═════ DATA TO PROCESS ═════

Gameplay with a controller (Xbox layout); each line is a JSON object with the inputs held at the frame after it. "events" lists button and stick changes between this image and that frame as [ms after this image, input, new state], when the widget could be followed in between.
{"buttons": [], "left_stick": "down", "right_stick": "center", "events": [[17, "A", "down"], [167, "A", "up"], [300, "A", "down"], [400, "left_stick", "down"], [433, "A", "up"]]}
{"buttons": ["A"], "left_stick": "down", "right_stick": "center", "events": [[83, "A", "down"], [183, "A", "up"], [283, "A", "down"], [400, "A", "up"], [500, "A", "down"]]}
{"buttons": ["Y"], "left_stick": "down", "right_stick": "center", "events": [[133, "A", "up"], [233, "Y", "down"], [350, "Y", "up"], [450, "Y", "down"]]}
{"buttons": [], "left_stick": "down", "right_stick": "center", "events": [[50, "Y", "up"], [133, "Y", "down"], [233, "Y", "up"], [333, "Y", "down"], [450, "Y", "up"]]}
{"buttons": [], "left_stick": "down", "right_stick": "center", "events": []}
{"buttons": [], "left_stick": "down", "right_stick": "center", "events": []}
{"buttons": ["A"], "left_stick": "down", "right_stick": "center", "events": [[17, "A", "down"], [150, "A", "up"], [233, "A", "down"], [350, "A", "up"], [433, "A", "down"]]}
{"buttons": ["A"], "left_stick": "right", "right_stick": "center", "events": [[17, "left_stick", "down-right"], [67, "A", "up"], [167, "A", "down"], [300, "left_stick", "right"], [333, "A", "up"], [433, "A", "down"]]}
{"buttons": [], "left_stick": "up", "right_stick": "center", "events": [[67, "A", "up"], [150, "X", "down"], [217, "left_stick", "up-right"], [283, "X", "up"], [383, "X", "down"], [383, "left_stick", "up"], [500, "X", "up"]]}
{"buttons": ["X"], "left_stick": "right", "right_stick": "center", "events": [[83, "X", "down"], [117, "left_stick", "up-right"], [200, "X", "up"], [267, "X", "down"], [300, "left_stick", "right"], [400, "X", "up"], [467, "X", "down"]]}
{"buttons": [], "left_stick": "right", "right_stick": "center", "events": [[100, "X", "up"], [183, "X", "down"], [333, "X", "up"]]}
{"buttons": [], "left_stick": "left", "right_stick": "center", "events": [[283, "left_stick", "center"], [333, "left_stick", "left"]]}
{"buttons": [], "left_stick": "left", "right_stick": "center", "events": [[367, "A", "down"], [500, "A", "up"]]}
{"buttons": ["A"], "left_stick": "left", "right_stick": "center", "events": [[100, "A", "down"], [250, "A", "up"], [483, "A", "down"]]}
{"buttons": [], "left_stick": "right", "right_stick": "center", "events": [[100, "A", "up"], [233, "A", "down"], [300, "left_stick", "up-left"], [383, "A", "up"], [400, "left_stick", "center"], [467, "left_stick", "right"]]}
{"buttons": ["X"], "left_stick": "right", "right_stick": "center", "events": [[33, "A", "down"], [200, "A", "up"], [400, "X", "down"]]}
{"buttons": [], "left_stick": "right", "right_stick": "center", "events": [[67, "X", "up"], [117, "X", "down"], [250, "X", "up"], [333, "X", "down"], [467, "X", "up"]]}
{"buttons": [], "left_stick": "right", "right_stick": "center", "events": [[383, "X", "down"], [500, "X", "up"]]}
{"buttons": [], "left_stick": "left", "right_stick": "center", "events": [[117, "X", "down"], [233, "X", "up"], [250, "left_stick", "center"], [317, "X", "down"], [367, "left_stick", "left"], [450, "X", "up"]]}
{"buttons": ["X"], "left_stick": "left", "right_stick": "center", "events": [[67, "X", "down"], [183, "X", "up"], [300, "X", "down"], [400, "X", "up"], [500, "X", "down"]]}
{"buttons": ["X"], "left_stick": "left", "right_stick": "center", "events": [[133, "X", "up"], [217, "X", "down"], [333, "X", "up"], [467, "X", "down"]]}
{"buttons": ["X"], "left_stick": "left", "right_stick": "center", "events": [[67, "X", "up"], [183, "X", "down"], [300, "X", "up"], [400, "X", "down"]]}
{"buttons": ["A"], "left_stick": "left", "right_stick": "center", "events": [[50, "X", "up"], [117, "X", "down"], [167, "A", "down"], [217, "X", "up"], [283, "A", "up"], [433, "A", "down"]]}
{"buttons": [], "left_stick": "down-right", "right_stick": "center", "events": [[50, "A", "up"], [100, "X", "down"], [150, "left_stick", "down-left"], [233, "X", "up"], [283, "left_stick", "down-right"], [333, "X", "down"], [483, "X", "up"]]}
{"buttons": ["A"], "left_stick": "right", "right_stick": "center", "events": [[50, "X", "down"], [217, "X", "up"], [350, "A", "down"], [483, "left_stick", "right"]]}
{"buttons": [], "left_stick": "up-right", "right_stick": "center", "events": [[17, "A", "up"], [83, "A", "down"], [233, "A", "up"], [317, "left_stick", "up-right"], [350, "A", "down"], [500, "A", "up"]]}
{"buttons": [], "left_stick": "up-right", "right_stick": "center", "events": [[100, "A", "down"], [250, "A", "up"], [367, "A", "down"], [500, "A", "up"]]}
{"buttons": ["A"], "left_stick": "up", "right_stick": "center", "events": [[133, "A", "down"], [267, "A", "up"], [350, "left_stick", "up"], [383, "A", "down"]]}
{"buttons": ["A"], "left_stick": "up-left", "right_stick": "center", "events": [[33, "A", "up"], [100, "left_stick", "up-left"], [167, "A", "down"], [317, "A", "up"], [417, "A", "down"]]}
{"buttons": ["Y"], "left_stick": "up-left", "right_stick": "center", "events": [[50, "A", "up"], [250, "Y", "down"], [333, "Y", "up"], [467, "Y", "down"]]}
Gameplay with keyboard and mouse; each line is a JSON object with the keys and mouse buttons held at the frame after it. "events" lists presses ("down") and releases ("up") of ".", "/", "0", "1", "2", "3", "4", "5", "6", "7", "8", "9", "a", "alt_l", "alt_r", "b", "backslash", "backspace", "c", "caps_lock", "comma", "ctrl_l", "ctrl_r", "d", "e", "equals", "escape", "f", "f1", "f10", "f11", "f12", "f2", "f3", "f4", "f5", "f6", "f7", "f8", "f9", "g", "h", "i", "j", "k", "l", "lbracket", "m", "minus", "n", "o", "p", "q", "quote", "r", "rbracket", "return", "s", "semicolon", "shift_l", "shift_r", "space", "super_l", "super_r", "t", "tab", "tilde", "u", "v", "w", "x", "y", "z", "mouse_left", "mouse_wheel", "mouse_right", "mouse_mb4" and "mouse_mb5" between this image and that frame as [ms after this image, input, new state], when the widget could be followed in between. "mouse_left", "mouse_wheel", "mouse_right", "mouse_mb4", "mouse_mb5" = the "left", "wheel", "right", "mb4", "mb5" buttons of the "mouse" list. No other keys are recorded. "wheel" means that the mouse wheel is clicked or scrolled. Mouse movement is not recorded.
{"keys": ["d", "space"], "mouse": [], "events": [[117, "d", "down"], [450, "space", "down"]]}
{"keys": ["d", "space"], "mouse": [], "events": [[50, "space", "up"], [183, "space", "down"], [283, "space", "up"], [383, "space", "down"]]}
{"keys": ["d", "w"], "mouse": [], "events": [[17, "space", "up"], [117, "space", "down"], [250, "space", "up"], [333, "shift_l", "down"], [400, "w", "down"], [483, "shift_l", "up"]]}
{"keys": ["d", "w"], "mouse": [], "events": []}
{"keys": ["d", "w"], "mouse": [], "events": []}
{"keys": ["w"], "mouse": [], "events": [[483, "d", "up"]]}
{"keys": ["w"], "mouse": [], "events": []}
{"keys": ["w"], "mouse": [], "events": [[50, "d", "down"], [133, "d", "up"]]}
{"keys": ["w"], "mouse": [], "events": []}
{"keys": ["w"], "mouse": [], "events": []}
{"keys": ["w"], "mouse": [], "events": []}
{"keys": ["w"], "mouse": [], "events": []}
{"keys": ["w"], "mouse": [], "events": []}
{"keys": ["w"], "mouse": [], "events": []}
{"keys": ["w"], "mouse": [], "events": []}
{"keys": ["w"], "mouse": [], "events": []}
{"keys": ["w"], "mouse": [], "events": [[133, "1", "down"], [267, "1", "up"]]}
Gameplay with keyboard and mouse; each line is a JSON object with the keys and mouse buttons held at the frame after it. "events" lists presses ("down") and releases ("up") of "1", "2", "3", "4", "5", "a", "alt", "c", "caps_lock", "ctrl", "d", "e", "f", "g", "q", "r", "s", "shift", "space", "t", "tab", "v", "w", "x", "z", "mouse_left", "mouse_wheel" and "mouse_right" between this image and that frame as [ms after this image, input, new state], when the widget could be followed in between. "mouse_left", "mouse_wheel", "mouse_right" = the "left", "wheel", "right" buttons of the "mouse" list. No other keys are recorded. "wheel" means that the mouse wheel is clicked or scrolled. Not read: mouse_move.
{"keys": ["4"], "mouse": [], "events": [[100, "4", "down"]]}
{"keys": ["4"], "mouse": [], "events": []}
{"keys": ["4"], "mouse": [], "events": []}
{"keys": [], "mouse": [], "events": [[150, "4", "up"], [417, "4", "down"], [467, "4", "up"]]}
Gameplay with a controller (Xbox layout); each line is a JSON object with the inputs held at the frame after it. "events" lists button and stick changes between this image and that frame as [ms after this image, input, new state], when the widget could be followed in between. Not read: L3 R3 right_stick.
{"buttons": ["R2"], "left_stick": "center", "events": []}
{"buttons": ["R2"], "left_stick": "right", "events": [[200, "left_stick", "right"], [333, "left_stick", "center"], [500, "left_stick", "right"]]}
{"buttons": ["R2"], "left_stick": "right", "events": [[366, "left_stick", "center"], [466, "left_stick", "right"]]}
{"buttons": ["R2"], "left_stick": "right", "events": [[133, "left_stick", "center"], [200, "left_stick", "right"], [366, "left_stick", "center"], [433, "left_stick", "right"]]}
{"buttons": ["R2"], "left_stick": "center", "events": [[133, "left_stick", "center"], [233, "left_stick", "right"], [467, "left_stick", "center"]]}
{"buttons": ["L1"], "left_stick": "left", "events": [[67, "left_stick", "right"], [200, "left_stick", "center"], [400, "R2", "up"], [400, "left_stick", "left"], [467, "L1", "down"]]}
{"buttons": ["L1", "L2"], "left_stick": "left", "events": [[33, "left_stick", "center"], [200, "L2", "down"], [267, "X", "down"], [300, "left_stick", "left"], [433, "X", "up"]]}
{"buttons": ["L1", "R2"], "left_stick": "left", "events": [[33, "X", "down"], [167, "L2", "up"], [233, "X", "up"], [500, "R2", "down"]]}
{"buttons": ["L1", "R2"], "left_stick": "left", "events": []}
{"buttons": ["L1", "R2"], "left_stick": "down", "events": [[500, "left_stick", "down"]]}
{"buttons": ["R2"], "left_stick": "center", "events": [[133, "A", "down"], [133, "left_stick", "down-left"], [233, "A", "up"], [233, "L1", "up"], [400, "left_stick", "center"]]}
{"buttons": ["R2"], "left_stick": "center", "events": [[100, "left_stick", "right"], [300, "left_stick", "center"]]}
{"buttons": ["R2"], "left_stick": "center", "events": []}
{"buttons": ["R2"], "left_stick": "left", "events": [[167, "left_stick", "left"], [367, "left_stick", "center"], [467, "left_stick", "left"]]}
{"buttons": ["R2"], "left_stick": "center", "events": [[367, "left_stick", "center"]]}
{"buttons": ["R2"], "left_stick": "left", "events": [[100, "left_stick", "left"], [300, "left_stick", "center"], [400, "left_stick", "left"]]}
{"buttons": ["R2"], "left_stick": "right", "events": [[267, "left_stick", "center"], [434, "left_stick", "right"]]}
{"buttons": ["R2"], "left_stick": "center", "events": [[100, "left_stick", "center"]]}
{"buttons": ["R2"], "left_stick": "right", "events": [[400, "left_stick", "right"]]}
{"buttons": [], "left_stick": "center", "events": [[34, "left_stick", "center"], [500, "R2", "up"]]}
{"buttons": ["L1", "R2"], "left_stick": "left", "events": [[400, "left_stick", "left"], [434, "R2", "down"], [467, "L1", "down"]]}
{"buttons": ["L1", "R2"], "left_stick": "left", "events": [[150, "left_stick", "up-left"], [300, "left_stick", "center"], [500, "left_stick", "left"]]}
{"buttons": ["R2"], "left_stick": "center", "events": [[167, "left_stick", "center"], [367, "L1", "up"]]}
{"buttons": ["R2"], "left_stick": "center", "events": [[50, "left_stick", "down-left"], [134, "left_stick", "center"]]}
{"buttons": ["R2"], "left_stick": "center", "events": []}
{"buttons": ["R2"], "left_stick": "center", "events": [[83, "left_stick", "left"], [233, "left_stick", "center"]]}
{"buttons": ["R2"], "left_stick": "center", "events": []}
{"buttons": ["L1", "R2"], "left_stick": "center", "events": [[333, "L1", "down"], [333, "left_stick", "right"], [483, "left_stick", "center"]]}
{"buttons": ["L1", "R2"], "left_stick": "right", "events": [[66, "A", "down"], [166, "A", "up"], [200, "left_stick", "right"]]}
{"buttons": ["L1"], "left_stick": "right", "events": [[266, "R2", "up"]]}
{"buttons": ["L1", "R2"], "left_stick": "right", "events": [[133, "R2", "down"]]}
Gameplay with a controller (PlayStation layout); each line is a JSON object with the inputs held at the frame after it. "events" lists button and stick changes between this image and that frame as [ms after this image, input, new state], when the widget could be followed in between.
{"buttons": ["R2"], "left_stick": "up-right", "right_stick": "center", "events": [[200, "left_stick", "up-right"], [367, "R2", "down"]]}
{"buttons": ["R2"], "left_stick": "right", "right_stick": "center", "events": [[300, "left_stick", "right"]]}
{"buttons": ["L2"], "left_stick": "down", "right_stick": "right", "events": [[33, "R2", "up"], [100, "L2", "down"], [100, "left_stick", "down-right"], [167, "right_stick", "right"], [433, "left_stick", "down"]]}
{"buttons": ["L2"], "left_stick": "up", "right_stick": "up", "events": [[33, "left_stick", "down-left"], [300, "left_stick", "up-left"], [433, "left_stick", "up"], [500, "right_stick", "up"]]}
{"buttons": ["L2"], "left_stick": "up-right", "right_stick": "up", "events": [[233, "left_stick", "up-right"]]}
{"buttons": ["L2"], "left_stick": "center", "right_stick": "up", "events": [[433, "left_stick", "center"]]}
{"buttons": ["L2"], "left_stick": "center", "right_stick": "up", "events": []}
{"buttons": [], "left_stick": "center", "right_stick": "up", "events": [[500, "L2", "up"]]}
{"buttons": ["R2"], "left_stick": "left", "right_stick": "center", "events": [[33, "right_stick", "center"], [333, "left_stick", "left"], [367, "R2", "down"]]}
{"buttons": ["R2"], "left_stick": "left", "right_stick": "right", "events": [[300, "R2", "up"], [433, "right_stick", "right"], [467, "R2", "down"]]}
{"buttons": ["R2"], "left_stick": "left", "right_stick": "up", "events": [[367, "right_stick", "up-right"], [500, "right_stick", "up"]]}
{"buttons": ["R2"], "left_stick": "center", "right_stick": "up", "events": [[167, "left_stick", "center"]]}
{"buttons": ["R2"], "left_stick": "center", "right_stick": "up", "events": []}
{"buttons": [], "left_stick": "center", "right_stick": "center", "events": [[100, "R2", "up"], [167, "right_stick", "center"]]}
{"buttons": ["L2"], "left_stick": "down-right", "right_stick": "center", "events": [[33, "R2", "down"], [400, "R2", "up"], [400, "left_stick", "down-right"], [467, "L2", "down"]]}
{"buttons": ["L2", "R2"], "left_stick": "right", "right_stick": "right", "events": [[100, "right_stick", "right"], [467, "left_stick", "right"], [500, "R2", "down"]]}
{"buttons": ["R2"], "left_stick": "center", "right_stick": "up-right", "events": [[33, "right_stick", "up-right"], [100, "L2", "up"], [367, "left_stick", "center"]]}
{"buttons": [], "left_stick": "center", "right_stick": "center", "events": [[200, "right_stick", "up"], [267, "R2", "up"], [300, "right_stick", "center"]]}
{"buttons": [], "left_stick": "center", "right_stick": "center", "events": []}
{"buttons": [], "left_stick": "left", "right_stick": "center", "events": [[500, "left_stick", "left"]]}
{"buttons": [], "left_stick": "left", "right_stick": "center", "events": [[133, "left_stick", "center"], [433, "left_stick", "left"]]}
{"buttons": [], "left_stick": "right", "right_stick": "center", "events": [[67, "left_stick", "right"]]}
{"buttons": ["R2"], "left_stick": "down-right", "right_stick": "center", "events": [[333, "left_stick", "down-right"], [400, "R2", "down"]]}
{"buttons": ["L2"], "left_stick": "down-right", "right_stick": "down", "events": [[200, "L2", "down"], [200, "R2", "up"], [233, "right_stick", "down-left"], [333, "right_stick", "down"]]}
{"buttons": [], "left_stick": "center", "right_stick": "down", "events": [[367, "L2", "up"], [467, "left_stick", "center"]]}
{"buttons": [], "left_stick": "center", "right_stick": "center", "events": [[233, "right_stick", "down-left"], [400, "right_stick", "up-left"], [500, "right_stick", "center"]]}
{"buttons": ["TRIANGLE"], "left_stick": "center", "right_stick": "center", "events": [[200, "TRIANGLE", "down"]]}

═════

* _WHAT IS BEING ASKED_:
Search the records for the word "Xbox", then list every line that has it.

* _TASK SOLUTION_:
Gameplay with a controller (Xbox layout); each line is a JSON object with the inputs held at the frame after it. "events" lists button and stick changes between this image and that frame as [ms after this image, input, new state], when the widget could be followed in between.
Gameplay with a controller (Xbox layout); each line is a JSON object with the inputs held at the frame after it. "events" lists button and stick changes between this image and that frame as [ms after this image, input, new state], when the widget could be followed in between. Not read: L3 R3 right_stick.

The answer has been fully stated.